Lord Xinling (信陵君, died c.243 BC), born Wei Wuji (魏無忌), was a prominent aristocrat, statesman and general of the Warring States period and one of the Four Lords of the Warring States. (Note: The other three were Lord Mengchang, Lord Pingyuan and Lord Chunshen.) The son of King Zhao of Wei, and the half-brother of King Anxi of Wei, he served the State of Wei as Senior General.

==Biography==
The title 'Xinling' refers to Wei Wuji's fief in Xinling (present day Ningling County in Henan), which was awarded to him by his half brother King Anxi on the death of their father in 277 BC.

===House guests===
The concept of house guests (門客) refers to a social institution during the period when aristocrats would provide food and lodging to talented men and use them as retainers. Lord Xinling, famed for his readiness to provide for talented men, had three thousand retainers in his service at its peak.

===The Battle of Handan===
When Qin invaded Zhao and besieged its capital Handan, Lord Pingyuan, another of the Four Lords, requested help from Xinling, who was his brother-in-law. Xinling was unable to get help from his master, the King of Wei. However, the Queen of Wei saw him as a benefactor, as he had once arrested the man who murdered her father, so she helped him secure the imperial seal. Using the seal, Xinling attempted to seize control of the Wei army, but was met with refusal from the Wei general Jin Bi (晉鄙). Xinling then sent a retainer called Zhu Hai (朱亥), who assassinated General Jin by pummelling the latter to death with a heavy hammer, and installed Zhu Hai as his own general. Together, they marched to Handan and successfully defeated the Qin forces, relieving the siege. He was honored by the King of Zhao above his own brother-in-law and Lord Chunshen of Chu. However, his own half-brother King Anxi was angry with the theft of the seal and the summary killing of General Jin, so Xinling stayed in Zhao for many years rather than returning to face the wrath of his own king in Wei.

===Later achievements===
When Qin invaded Wei itself, the King of Wei requested Xinling to rescue him. Xinling returned and repulsed a greater Qin force with the help of other allies such as Yan, Zhao, and Chu. The only state that he ignored was the powerful state of Qi. After this victory, Xinling was made Prime Minister of Wei, and wrote his own war treatise.

===Death===
However, Qin later tricked Wei by spreading rumors that Xinling aimed to seize the throne of Wei for himself.
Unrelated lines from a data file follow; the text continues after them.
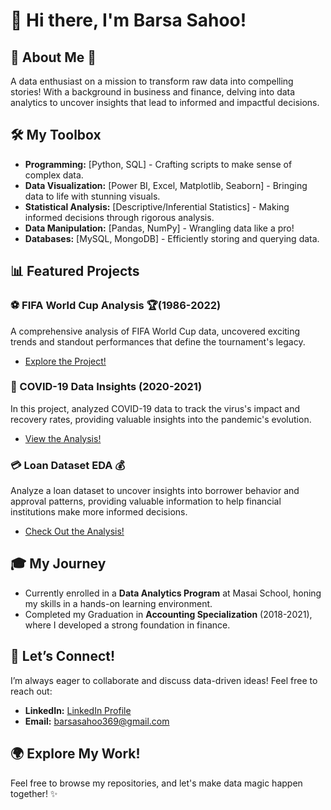 # 👋 Hi there, I'm Barsa Sahoo!

## 🌱 About Me 🌟
A data enthusiast on a mission to transform raw data into compelling stories! With a background in business and finance, delving into data analytics to uncover insights that lead to informed and impactful decisions.

## 🛠️ My Toolbox
- **Programming:** [Python, SQL] - Crafting scripts to make sense of complex data.
- **Data Visualization:** [Power BI, Excel, Matplotlib, Seaborn] - Bringing data to life with stunning visuals.
- **Statistical Analysis:** [Descriptive/Inferential Statistics] - Making informed decisions through rigorous analysis.
- **Data Manipulation:** [Pandas, NumPy] - Wrangling data like a pro!
- **Databases:** [MySQL, MongoDB] - Efficiently storing and querying data.

## 📊 Featured Projects
### ⚽ FIFA World Cup Analysis 🏆(1986-2022)
A comprehensive analysis of FIFA World Cup data, uncovered exciting trends and standout performances that define the tournament's legacy.
- [Explore the Project!](https://github.com/barsa-sahoo/FIFA-WorldCup-Analytics)

### 🦠 COVID-19 Data Insights (2020-2021)
In this project, analyzed COVID-19 data to track the virus's impact and recovery rates, providing valuable insights into the pandemic's evolution.
- [View the Analysis!](https://github.com/barsa-sahoo/Declaration-Docker_052)

### 💳 Loan Dataset EDA 💰
Analyze a loan dataset to uncover insights into borrower behavior and approval patterns, providing valuable information to help financial institutions make more informed decisions.
- [Check Out the Analysis!](https://github.com/barsa-sahoo/Loan-Data-EDA)

## 🎓 My Journey
- Currently enrolled in a **Data Analytics Program** at Masai School, honing my skills in a hands-on learning environment.
- Completed my Graduation in **Accounting Specialization** (2018-2021), where I developed a strong foundation in finance.

## 🤝 Let’s Connect!
I’m always eager to collaborate and discuss data-driven ideas! Feel free to reach out:
- **LinkedIn:** [LinkedIn Profile](https://www.linkedin.com/in/barsa-sahoo/)
- **Email:** barsasahoo369@gmail.com

## 🌍 Explore My Work!
Feel free to browse my repositories, and let's make data magic happen together! ✨

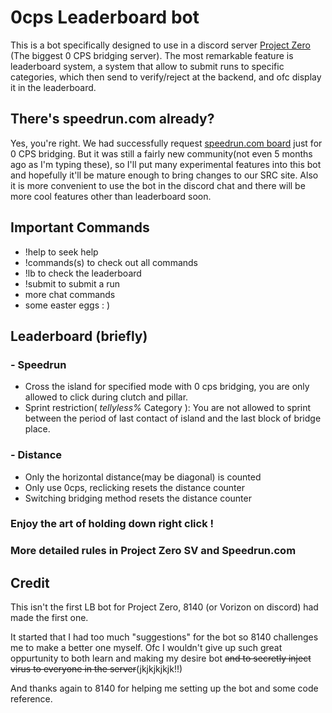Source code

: # 0cps Leaderboard bot

This is a bot specifically designed to use in a discord server [Project Zero](<https://discord.gg/ywjy2Gx3>) (The biggest 0 CPS bridging server). The most remarkable feature is leaderboard system, a system that allow to submit runs to specific categories, which then send to verify/reject at the backend, and ofc display it in the leaderboard.

## There's speedrun.com already?

Yes, you're right. We had successfully request [speedrun.com board](<https://www.speedrun.com/0cps>) just for 0 CPS bridging. But it was still a fairly new community(not even 5 months ago as I'm typing these), so I'll put many experimental features into this bot and hopefully it'll be mature enough to bring changes to our SRC site. Also it is more convenient to use the bot in the discord chat and there will be more cool features other than leaderboard soon.

## Important Commands

- !help to seek help
- !commands(s) to check out all commands
- !lb to check the leaderboard
- !submit to submit a run
- more chat commands
- some easter eggs : ) 

## Leaderboard (briefly)

### - Speedrun

- Cross the island for specified mode with 0 cps bridging, you are only allowed to click during clutch and pillar.
- Sprint restriction( *tellyless%* Category ): You are not allowed to sprint between the period of last contact of island and the last block of bridge place.

### - Distance

- Only the horizontal distance(may be diagonal) is counted
- Only use 0cps, reclicking resets the distance counter
- Switching bridging method resets the distance counter

### Enjoy the art of holding down right click !

### More detailed rules in Project Zero SV and Speedrun.com

## Credit

This isn't the first LB bot for Project Zero, 8140 (or Vorizon on discord) had made the first one.

It started that I had too much "suggestions" for the bot so 8140 challenges me to make a better one myself. Ofc I wouldn't give up such great oppurtunity to both learn and making my desire bot ~~and to secretly inject virus to everyone in the server~~(jkjkjkjkjk!!)

And thanks again to 8140 for helping me setting up the bot and some code reference.
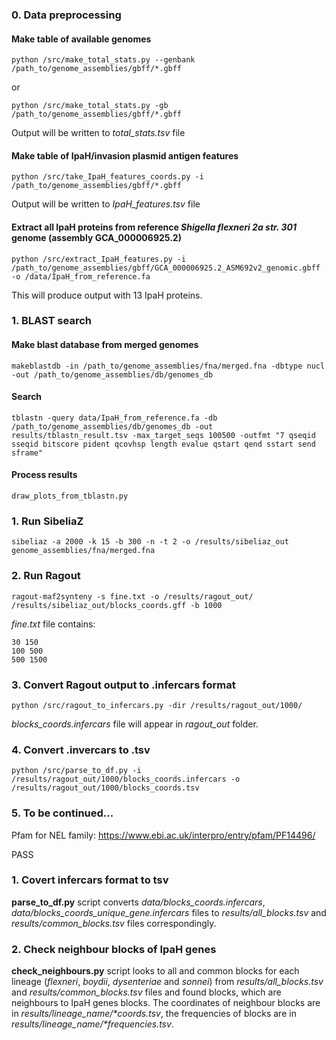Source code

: ### 0. Data preprocessing

#### Make table of available genomes

<pre><code>python /src/make_total_stats.py --genbank /path_to/genome_assemblies/gbff/*.gbff</code></pre> or <pre><code>python /src/make_total_stats.py -gb /path_to/genome_assemblies/gbff/*.gbff</code></pre>

Output will be written to *total_stats.tsv* file

#### Make table of IpaH/invasion plasmid antigen features

<pre><code>python /src/take_IpaH_features_coords.py -i /path_to/genome_assemblies/gbff/*.gbff</code></pre>

Output will be written to *IpaH_features.tsv* file

#### Extract all IpaH proteins from reference *Shigella flexneri 2a str. 301* genome (assembly GCA_000006925.2)

<pre><code>python /src/extract_IpaH_features.py -i /path_to/genome_assemblies/gbff/GCA_000006925.2_ASM692v2_genomic.gbff -o /data/IpaH_from_reference.fa</code></pre>

This will produce output with 13 IpaH proteins.

### 1. BLAST search

#### Make blast database from merged genomes

<pre><code>makeblastdb -in /path_to/genome_assemblies/fna/merged.fna -dbtype nucl -out /path_to/genome_assemblies/db/genomes_db</code></pre>

#### Search

<pre><code>tblastn -query data/IpaH_from_reference.fa -db /path_to/genome_assemblies/db/genomes_db -out results/tblastn_result.tsv -max_target_seqs 100500 -outfmt "7 qseqid sseqid bitscore pident qcovhsp length evalue qstart qend sstart send sframe"</code></pre>

#### Process results

<pre><code>draw_plots_from_tblastn.py</code></pre>


### 1. Run SibeliaZ

<pre><code>sibeliaz -a 2000 -k 15 -b 300 -n -t 2 -o /results/sibeliaz_out genome_assemblies/fna/merged.fna</code></pre>

### 2. Run Ragout

<pre><code>ragout-maf2synteny -s fine.txt -o /results/ragout_out/ /results/sibeliaz_out/blocks_coords.gff -b 1000</code></pre>

*fine.txt* file contains:

<pre><code>30 150
100 500
500 1500
</code></pre>

### 3. Convert Ragout output to .infercars format

<pre><code>python /src/ragout_to_infercars.py -dir /results/ragout_out/1000/</code></pre>

*blocks_coords.infercars* file will appear in *ragout_out* folder.

### 4. Convert .invercars to .tsv

<pre><code>python /src/parse_to_df.py -i /results/ragout_out/1000/blocks_coords.infercars -o /results/ragout_out/1000/blocks_coords.tsv</code></pre>

### 5. To be continued...


Pfam for NEL family: https://www.ebi.ac.uk/interpro/entry/pfam/PF14496/






PASS

### 1. Covert infercars format to tsv

**parse_to_df.py** script converts _data/blocks_coords.infercars_, _data/blocks_coords_unique_gene.infercars_ files to _results/all_blocks.tsv_ and _results/common_blocks.tsv_ files correspondingly.

### 2. Check neighbour blocks of IpaH genes

**check_neighbours.py** script looks to all and common blocks for each lineage (_flexneri_, _boydii_, _dysenteriae_ and _sonnei_) from _results/all_blocks.tsv_ and _results/common_blocks.tsv_ files and found blocks, which are neighbours to IpaH genes blocks. The coordinates of neighbour blocks are in _results/lineage_name/*coords.tsv_, the frequencies of blocks are in _results/lineage_name/*frequencies.tsv_.

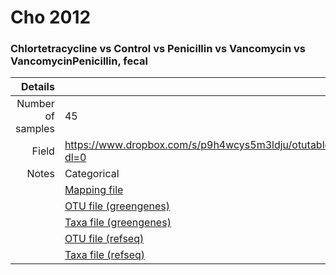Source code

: # Cho 2012

### Chlortetracycline vs Control vs Penicillin vs Vancomycin vs VancomycinPenicillin, fecal


| Details        |             |
| -------------: |-------------|
| Number of samples | 45
| Field | https://www.dropbox.com/s/p9h4wcys5m3ldju/otutable.txt?dl=0
| Notes | Categorical
| | [Mapping file](https://www.dropbox.com/s/p9h4wcys5m3ldju/otutable.txt?dl=0)
| | [OTU file (greengenes)]()
| | [Taxa file (greengenes)]()
| | [OTU file (refseq)]()
| | [Taxa file (refseq)]()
They did it in a convincing manner employing a corrupt insider (senior noble) and tricking the Crown Prince of Wei, who was a prisoner in Qin. The King of Wei suspected Xinling but did not take action. Xinling, disappointed with his own brother, resigned. In his retirement, Xinling and his retainers drank too much and died. He was much mourned by the grateful citizens of Wei and his admirers in other states, though not by his own King.

Xinling became the epitome of military success that necessitates disobeying superiors and taking initiative at times.